心のどこかで、こんな思いがよぎるからです。
- 「変に思われたらどうしよう」
- 「相手を傷つけてしまうかも」
- 「自分の気持ちは我慢した方が平和だから…」
でも、いつも我慢してばかりでは、やがて心がすり減ってしまいます。本当に人とつながるためには、聴くだけでなく、誠実に伝えることも必要なのです。
「自己表現」とは何か?
自己表現とは──自分の思い・感情・考え・願いを、相手に対して「わかるように」伝えること。
つまり、「ただ話す」ことではありません。
- 相手が受け取れるように
- 誤解なく、明確に
- 攻撃的でも卑屈でもない方法で
「誠実なやりとり」を目指すことが自己表現の本質です。
3つの自己表現スタイル
心理学では、自己表現には主に次の3つのスタイルがあるとされます。
攻撃型
- 特徴:自分の意見や感情を一方的に押しつける
- 相手に与える印象:威圧的・怖い・支配的
受け身型
- 特徴:言いたいことを我慢して飲み込む
- 相手に与える印象:自信がない・不満が読めない
アサーティブ型
- 特徴:自分の気持ちも、相手の気持ちも大切にする
- 相手に与える印象:誠実・信頼できる・対等感がある
この講座であなたが目指すのはもちろん、アサーティブ型の自己表現です。それは「やさしくて、まっすぐ」な表現。伝えることで、関係が深まる自己表現です。
自己表現は「自分らしさ」と「相手らしさ」の架け橋
自己表現というと、「私はこうしたい」「私はこう思う」と言うことに意識が向きがちですが、それは自分だけが正しいと主張することではありません。
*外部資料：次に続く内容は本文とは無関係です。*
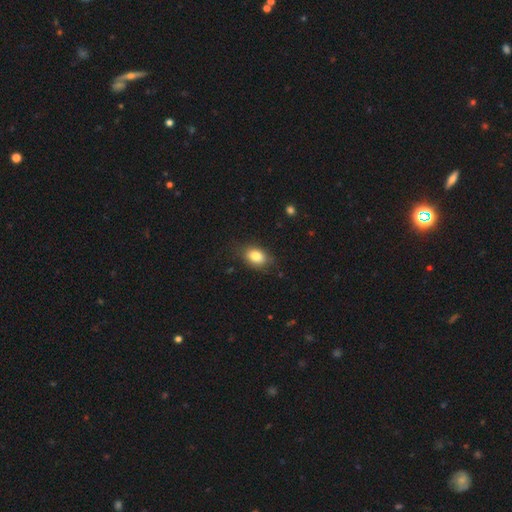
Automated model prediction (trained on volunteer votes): smooth-or-featured: smooth: 82% | star or artifact: 9% | featured or disk: 9%
  how-rounded: in between: 78% | round: 20% | cigar-shaped: 1%
  merging: none: 81% | minor disturbance: 15% | major disturbance: 3% | merger: 1%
相手にも「思い」があり、自分にも「思い」がある。その二つをつなぐために、誠実に、素直に、丁寧に言葉を交わす。これが本当の「つながる自己表現」です。

あなたにとって「伝えること」とは?
【 自分への問いかけ 】
- これまでに「言えなかったことで後悔したこと」はありますか? どんな気持ちでしたか?
- 逆に、「伝えたらうまくいった」「わかってもらえた」と感じた経験は?
- あなたにとって、「伝えること」とは、どんな意味があるでしょう?
自由に感じたことを書き出してみてください。文章にならなくても、単語やキーワードだけでも構いません。

伝えることは、自分勝手になることではありません。「我慢すること」が、やさしさでもありません。
伝えることは、関係を築く行為です。それは、あなた自身のことを大切にすることでもあり、相手を信じて、心を差し出す勇気でもあります。